Feb-27-21  Cheapo by the Dozen: It was easy to see that Black could force an exchange of all the pieces at d3, and only a little harder to check that Black's only real chance for a win was to get to the kingside first with his king. But I had little idea how to calculate the endgame from there.

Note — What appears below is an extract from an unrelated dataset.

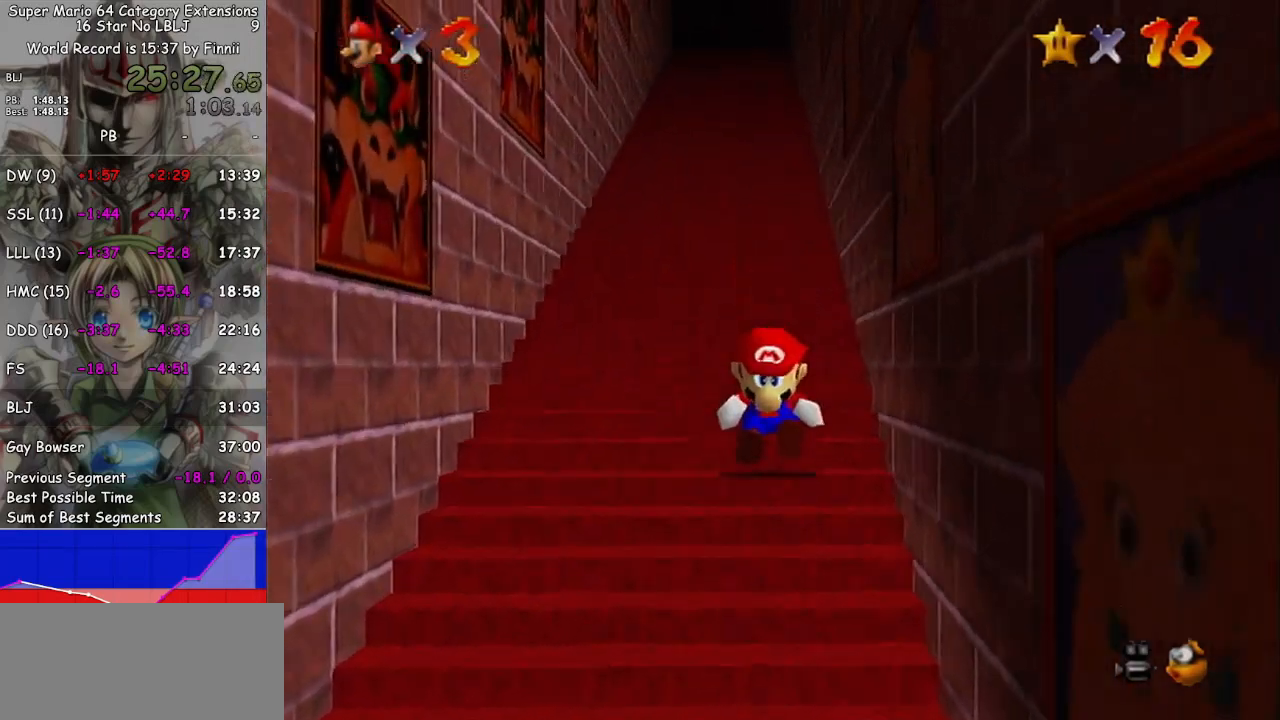
{"buttons": ["L1"], "left_stick": "up", "right_stick": "center", "events": [[100, "A", "down"], [133, "A", "up"], [300, "A", "down"], [367, "A", "up"], [433, "A", "down"], [500, "A", "up"]]}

Feb-27-21  Brenin: Even without the initial rather obvious "sacrifice" of the exchange, Gligoric's method of creating the threat of a distant passed P on the K-side, leading up to the offer of the f-pawn with 34 ... f4+, is very instructive, and well worth remembering for future use.
Feb-27-21
Premium Chessgames Member
  ajk68: Pretty straightforward in principle. The exchange of sac-pin combination would give the king the tempo it needed to attack the king side.

It seems the critical move is g5!, giving giving further access of the king to needed squares.

The backwardness of the pawn on g2 is a weakness. It effectively reduces the number of tempi white has available; the time spent shoring up the defense of the pawn loses a tempo.